**Text provided:**
I bet he feels neglected. You've become increasingly independent throughout the marriage. he's stayed still, now he's older, ruminating. It's at breaking point now. Instead of discussing with a view presenting his deep feelings, he's being curmudgeonly. You are in one place emotionally he's in another entirely different place and state.
Imagine renovating the house and you're partner doesn't even acknowledge that fact.😂
I believe there's no way back.

Rumplstitskin82 · 22/07/2022 16:41

It isn't that I didn't acknowledge how hard he worked on the house, more that I would come in from work, sort out pets, say Hi to kids, start dinner, and perhaps not notice new skirting boards until later. That kind of thing. He does work hard for us all but so do I and I suppose we have fallen into a pattern of neither of us acknowledging or being kind and appreciative at times, just on his side this has led to him having enough and getting into a rut of retaliation for perceived disinterest on my part.

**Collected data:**
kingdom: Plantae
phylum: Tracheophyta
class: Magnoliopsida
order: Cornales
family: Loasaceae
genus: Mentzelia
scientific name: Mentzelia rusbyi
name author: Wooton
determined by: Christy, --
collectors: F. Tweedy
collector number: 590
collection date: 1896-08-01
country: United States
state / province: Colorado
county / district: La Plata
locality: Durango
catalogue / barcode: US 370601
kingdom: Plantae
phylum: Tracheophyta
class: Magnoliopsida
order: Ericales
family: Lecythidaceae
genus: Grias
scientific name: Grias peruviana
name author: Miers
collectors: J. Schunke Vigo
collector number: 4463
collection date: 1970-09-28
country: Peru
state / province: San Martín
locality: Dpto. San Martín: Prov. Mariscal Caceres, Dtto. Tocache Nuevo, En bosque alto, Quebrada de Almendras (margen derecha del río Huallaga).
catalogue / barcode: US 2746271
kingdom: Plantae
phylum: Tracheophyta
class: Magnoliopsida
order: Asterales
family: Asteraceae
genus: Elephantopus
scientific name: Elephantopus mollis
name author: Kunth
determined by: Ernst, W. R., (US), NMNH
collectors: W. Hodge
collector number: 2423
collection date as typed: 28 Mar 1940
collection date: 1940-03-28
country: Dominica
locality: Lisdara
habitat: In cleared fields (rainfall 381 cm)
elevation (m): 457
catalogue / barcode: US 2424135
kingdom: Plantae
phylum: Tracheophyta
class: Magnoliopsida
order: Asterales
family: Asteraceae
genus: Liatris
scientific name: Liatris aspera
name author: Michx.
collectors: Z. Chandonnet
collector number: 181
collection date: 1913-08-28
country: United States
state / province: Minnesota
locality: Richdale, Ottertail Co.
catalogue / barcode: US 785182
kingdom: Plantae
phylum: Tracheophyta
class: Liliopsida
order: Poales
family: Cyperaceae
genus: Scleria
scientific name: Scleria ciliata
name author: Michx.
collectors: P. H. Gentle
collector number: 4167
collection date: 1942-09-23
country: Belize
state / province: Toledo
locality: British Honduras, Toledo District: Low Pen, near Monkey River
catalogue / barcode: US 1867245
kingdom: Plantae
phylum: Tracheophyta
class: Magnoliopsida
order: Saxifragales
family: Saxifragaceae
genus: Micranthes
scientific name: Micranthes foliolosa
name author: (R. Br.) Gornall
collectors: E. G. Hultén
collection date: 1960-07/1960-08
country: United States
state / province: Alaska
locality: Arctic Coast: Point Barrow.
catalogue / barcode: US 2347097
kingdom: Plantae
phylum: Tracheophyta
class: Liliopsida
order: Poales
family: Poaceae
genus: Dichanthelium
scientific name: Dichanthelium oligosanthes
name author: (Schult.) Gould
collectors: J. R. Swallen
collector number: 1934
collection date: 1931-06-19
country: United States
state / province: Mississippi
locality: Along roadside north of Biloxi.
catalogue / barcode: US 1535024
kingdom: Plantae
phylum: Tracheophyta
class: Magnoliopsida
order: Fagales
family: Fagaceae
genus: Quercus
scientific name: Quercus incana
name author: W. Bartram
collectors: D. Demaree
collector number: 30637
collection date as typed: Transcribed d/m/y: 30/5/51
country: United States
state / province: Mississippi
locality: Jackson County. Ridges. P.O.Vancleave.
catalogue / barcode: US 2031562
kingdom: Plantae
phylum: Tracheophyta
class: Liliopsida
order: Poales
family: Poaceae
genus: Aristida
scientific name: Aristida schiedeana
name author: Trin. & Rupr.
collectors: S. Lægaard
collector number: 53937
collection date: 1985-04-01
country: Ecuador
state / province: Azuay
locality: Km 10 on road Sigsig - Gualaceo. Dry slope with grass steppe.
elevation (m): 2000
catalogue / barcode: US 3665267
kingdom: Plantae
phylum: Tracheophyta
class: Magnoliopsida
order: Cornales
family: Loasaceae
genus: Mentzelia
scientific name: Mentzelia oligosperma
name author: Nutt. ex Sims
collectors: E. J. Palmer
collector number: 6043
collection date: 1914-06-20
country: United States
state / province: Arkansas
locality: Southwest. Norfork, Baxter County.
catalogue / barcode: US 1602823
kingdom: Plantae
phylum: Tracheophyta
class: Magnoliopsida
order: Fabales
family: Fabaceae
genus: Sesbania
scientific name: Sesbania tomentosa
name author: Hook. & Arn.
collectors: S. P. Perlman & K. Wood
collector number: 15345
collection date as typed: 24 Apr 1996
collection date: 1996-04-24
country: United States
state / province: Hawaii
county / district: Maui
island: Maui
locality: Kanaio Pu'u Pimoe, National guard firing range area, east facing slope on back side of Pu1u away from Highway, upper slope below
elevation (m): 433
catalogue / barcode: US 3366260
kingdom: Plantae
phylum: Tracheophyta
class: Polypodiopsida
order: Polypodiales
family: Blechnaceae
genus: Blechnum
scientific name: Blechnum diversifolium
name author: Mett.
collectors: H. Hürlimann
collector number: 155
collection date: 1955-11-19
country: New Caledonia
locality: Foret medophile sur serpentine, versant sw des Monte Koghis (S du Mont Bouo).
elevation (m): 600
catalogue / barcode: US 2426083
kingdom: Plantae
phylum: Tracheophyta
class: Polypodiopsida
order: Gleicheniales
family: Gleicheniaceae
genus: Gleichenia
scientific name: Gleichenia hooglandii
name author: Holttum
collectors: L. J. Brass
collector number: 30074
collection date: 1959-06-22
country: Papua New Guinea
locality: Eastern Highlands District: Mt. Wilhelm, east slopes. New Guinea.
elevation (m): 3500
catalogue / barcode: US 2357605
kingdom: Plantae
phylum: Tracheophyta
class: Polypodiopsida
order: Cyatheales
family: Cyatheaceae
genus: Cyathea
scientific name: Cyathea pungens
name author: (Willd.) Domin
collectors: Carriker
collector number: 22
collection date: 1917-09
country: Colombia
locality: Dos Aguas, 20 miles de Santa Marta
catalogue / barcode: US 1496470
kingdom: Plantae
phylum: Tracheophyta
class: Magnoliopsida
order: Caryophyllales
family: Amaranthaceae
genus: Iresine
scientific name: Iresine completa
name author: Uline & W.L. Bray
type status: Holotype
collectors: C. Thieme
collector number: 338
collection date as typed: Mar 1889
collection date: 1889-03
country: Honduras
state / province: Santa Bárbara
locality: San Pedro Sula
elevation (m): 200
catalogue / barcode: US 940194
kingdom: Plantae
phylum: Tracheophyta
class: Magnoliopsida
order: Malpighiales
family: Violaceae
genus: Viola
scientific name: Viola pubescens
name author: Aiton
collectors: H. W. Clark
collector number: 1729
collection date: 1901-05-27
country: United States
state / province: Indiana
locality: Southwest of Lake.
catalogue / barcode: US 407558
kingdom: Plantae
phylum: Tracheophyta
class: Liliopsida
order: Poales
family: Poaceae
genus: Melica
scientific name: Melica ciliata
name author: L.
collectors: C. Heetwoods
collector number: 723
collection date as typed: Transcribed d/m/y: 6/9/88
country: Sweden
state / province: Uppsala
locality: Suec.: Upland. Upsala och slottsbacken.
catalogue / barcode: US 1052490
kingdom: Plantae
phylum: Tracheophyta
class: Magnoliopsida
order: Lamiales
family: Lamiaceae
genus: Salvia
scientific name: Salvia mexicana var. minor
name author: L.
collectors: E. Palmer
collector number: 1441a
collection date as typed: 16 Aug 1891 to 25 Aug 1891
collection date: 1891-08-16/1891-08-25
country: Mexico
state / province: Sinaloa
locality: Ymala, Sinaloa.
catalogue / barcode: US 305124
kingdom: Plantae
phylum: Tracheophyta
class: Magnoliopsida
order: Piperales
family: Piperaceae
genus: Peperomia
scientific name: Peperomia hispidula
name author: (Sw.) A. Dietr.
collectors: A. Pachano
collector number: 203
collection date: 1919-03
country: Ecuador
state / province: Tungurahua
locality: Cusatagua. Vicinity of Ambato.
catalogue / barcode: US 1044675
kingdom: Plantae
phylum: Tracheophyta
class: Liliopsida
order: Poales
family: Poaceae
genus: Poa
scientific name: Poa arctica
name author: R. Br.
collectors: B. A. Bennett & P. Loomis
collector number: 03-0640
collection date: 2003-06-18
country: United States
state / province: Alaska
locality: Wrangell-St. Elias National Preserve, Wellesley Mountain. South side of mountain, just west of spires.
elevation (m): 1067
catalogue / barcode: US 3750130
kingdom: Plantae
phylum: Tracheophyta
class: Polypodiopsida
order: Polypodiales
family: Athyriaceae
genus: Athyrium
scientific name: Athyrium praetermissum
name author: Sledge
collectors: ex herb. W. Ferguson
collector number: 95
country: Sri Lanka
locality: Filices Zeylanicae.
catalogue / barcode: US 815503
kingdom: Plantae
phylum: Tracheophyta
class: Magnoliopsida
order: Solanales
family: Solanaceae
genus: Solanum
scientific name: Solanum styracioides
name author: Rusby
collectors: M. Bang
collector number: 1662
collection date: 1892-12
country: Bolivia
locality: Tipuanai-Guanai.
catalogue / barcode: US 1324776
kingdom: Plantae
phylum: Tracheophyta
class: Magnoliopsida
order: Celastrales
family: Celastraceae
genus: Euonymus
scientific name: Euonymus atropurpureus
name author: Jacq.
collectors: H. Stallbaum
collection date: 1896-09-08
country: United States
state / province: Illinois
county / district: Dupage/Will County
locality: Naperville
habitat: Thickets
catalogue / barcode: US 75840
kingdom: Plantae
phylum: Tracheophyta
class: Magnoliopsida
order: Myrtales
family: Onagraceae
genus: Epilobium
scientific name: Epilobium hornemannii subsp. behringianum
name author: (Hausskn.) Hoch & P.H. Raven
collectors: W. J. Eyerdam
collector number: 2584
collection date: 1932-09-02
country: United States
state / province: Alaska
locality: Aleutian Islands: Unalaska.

**Work request 1:**
Answer these questions about the forum thread:
(a) In the first post, what is the person being addressed said to have become throughout the marriage?
(b) How does the first post say "he" is behaving instead of presenting his deep feelings?
(c) In Rumplstitskin82's reply, what is the example of something that might not be noticed until later?
**Work request 2:**
Can you rewrite the paragraph of the forum thread that begins "It isn't that I didn't acknowledge" more briefly, keeping its main facts?
**Work request 3:**
Print the forum thread from "I bet he feels" up to and including "place and state.".

**Problem solution 1:**
(a) Increasingly independent.
(b) He's being curmudgeonly.
(c) New skirting boards.

**Problem solution 2:**
I did acknowledge his hard work on the house. But after coming in from work, sorting out the pets, greeting the kids and starting dinner, I might not notice things like new skirting boards until later. We both work hard, and we've fallen into a pattern where neither of us acknowledges or appreciates the other at times. On his side, this has led to him having enough and getting into a rut of retaliation for what he sees as disinterest on my part.

**Problem solution 3:**
I bet he feels neglected. You've become increasingly independent throughout the marriage. he's stayed still, now he's older, ruminating. It's at breaking point now. Instead of discussing with a view presenting his deep feelings, he's being curmudgeonly. You are in one place emotionally he's in another entirely different place and state.